EXTRACTO DEL DOCUMENTO —

§ §

En esta pandemia es necesaria, más que nunca, la cercanía de los agentes pastorales (laicos, consagrados y pastores), la cercanía afectiva y efectiva a la gente que sufre por el Covid 19, que ha perdido su trabajo, de muchos que hoy tiene hambre. La confianza se recuperará cuando nos vean ocupados y preocupados por los demás y, particularmente, por los más sufrientes. Hoy como nunca se necesitan creyentes convencidos y convincentes, que hagan de sus vidas un don para los demás. Gracias a Dios los hemos visto en muchas partes. Algunos han muerto en ese empeño. Con las precauciones debidas, el coronavirus no puede ni debe paralizar a la Iglesia en su acción pastoral y de consolación. Hoy seguimos siendo servidores. No podemos olvidarnos nunca.

Efecto económico

P.- Se comenta que uno de los efectos que está provocando esta pandemia en la Iglesia es una crisis económica. ¿Qué le parece a usted esto? ¿Considera grave ese efecto?

§ §

Datos recopilados
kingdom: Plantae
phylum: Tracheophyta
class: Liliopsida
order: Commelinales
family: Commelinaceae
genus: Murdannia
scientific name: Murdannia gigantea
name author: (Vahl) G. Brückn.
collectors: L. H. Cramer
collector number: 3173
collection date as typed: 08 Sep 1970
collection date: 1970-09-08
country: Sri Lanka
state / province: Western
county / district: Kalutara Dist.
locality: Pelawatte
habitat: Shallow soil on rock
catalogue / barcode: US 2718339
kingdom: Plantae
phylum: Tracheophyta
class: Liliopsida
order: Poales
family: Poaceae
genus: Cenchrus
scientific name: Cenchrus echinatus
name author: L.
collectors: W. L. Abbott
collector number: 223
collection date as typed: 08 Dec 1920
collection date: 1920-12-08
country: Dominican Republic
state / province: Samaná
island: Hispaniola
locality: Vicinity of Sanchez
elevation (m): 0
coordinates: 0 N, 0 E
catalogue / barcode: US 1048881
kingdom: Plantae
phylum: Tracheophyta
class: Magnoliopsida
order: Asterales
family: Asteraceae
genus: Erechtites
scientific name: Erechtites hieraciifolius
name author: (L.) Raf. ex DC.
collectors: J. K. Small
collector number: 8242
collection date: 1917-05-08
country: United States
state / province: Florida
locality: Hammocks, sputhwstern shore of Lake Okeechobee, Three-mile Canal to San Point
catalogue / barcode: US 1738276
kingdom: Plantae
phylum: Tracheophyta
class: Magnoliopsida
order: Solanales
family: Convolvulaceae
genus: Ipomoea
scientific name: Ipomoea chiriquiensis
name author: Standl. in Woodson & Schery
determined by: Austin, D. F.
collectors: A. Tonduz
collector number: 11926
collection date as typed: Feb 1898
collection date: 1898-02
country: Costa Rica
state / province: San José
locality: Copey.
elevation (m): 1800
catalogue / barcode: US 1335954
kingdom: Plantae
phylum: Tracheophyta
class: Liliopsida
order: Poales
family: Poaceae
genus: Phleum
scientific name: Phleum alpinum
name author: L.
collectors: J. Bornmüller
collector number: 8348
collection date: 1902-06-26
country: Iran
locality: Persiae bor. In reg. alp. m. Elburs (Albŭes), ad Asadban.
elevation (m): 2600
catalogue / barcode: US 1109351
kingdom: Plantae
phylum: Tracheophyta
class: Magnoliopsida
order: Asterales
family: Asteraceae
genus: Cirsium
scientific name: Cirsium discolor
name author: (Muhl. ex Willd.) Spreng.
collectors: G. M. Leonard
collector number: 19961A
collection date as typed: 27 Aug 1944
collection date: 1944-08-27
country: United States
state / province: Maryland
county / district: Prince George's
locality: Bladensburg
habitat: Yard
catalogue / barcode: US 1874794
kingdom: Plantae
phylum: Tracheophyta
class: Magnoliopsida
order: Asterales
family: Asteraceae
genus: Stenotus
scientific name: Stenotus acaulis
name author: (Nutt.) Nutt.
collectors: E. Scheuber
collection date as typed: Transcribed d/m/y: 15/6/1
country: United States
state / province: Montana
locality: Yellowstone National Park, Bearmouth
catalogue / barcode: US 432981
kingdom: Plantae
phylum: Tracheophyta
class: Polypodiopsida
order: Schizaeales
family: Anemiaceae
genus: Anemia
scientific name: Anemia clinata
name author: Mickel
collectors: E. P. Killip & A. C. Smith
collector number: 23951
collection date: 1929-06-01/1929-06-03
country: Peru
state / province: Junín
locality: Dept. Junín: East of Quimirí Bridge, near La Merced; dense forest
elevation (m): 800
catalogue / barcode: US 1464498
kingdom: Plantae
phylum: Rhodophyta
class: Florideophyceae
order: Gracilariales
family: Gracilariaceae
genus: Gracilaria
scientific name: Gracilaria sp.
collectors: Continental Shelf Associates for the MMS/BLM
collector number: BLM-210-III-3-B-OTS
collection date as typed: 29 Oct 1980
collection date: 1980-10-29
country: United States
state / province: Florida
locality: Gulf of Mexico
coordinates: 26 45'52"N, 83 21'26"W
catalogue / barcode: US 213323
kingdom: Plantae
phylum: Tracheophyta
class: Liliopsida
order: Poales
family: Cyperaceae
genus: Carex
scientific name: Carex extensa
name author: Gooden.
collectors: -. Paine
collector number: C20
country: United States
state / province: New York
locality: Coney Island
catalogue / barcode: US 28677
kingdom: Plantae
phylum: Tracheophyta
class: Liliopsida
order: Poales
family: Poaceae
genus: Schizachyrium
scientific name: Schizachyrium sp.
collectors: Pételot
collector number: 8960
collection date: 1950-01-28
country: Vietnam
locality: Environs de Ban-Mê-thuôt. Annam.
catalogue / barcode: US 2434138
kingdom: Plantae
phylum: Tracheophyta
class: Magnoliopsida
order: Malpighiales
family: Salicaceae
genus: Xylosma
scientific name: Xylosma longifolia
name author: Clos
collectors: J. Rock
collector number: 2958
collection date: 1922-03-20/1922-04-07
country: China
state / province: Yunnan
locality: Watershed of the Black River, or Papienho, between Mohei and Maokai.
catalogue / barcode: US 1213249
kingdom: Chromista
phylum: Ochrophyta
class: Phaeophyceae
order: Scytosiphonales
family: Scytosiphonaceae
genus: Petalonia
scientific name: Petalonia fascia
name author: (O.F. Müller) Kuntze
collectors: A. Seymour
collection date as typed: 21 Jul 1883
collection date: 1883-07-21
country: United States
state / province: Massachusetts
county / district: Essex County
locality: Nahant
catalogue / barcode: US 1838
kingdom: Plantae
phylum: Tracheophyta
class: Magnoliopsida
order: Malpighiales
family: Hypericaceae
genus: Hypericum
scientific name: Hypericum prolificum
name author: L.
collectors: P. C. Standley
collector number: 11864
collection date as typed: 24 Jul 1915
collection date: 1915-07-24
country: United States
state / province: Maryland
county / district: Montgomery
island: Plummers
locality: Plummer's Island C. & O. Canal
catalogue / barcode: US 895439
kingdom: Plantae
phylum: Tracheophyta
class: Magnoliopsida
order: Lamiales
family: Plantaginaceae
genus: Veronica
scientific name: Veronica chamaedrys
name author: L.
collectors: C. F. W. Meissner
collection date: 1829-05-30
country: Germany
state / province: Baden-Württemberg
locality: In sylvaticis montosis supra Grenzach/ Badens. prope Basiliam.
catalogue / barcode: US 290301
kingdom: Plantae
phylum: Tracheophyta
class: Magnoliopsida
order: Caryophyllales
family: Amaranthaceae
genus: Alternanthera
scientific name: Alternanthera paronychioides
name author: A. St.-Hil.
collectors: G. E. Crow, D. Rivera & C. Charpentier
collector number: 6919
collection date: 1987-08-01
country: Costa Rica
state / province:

§ §

APLICA LO LEÍDO —
A: Vuelve a escribir, tal como aparece en el extracto sobre la pandemia y la Iglesia, todo el pasaje que va desde "Efecto económico" hasta "grave ese efecto?".
B: Prolonga la entrevista sobre la pandemia y la Iglesia a partir del punto en que se interrumpe.
Para resolver las tareas no hace falta consultar las entradas.

RESULTADOS DE LAS TAREAS —
A:
Efecto económico

P.- Se comenta que uno de los efectos que está provocando esta pandemia en la Iglesia es una crisis económica. ¿Qué le parece a usted esto? ¿Considera grave ese efecto?

B:
R.- La crisis económica, actual y post-pandemia es y será una dramática realidad y ya lo estamos viendo. Desde mi experiencia de 54 años de sacerdocio y 41 de obispo –hoy emérito– especialmente en las cuatro diócesis que he servido en mi país, siempre el tema económico interno ha sido difícil. En muchos casos es una realidad que no ha sido tocada por el Señor y su Evangelio. Hay parroquias con muchos ingresos y otras con pocos. Realizar una comunión de bienes entre ellas, de manera organizada, supone una espiritualidad y una libertad frente al dinero que el sacerdote debiera tener.

Las parroquias hoy día – sobre todo las más pobres y sin ingresos fijos – van a sufrir y compartir el drama de miles de familias con ingresos mínimos y que han quedado o quedarán sin trabajo. Eso nos puede hacer mucho bien. Nos situará con las grandes mayorías sufrientes para comprenderlas, amarlas y servirlas más y mejor.

Es también una ocasión propicia para fortalecer o crear los Consejos Económicos Parroquiales exigidos por el Derecho Canónico y los Sínodos Diocesanos, con real participación de los laicos, en una común responsabilidad de la administración de los bienes. Laicos expertos en la materia que nos ayuden a administrar los bienes que son de todo el pueblo de Dios. El Obispo no es el dueño de la diócesis, el párroco no es el dueño de la parroquia. Somos simples servidores, llamados en este tema como en todos, a tener criterios evangélicos para enfrentarlos.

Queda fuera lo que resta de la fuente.